"Pedagang kaki lima disayang, pedagang kaki lima dilarang, pedagang kaki lima ditendang, pedagang kaki lima kembali datang. Sebuah drama nyata yang terus berulang."
Penulis sering lewat di sekitar Jalan Karya Jakarta Barat di mana beberapa PKL alias Pedagang Kaki Lima mangkal. Ada warteg, ada pertamini, ada tukang tambal ban, ada penjual nasi uduk. Beberapa minggu atau bulan, petugas datang menertibkan sehingga terjadi adegan kucing-kucingan. Baru menyingkir beberapa hari, mereka pasti muncul kembali.

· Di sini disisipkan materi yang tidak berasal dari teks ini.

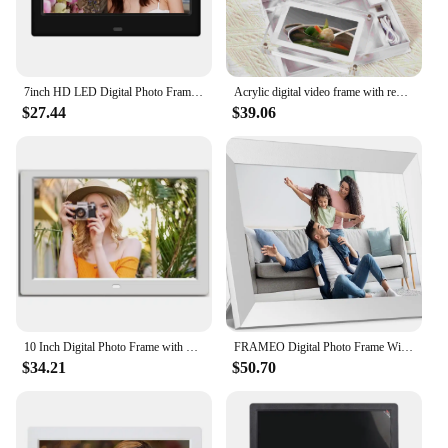
7inch HD LED Digital Photo Frame Clock Calendar Music Photo Video Player Support USB/MMC/SD/MS Card 800*480 Alarm Clock
Acrylic digital video frame with removeable stander 5 inch video picture photo frame new upgrade advertising player
$27.44
$39.06
10 Inch Digital Photo Frame with 1280x800 IPS Screen Digital Picture Frame with 1080P Video Music Slideshow Full Function
FRAMEO Digital Photo Frame WiFi 32GB 10.1 Inch 1280x800 IPS Touch Screen Digital Picture Frame Easy Setup Share Photo or Video
$34.21
$50.70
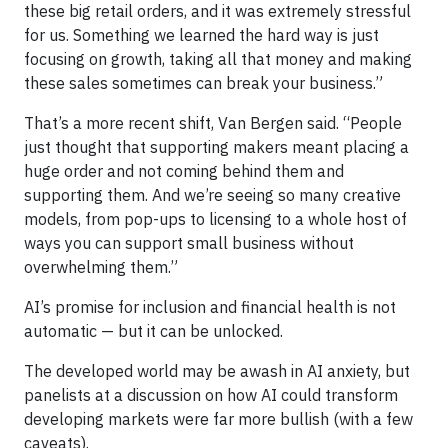
these big retail orders, and it was extremely stressful
for us. Something we learned the hard way is just
focusing on growth, taking all that money and making
these sales sometimes can break your business.”
That’s a more recent shift, Van Bergen said. “People
just thought that supporting makers meant placing a
huge order and not coming behind them and
supporting them. And we’re seeing so many creative
models, from pop-ups to licensing to a whole host of
ways you can support small business without
overwhelming them.”
AI’s promise for inclusion and financial health is not
automatic — but it can be unlocked.
The developed world may be awash in AI anxiety, but
panelists at a discussion on how AI could transform
developing markets were far more bullish (with a few
caveats).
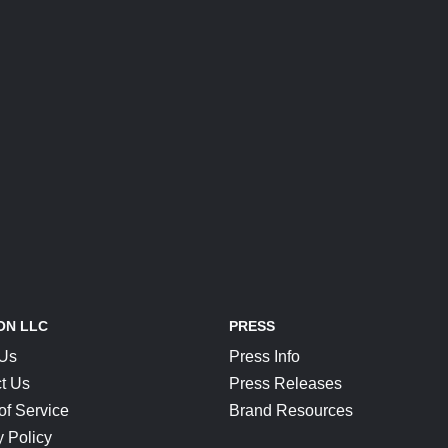
ON LLC
PRESS
 Us
Press Info
t Us
Press Releases
of Service
Brand Resources
y Policy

Sebenarnya keberadaan mereka masih dibutuhkan, katakanlah jika tiba-tiba sepeda motor mogok, ban bocor, di mana lagi bisa nambal ban atau betulkan mesin jika tidak di tukang tambal ban terdekat?
Akan tetapi keberadaan mereka juga jadi dilema. Menghuni bahu jalan hingga membuat pejalan kaki tidak bisa lewat leluasa dan aman. Padahal kendaraan bermotor tanpa pelat sering lewat kebut-kebutan. Apa lagi namanya jika tidak membahayakan? Belum lagi jika turun hujan deras dan terjadi banjir, bukankah saluran air yang tepat berada di bawah bahu jalan juga seyogyanya tidak terhalang?
PKL memang harus tertib jika tak mau ditertibkan, akan tetapi bukankah akan lebih baik jika ada sosialisasi plus solusi yang diberikan?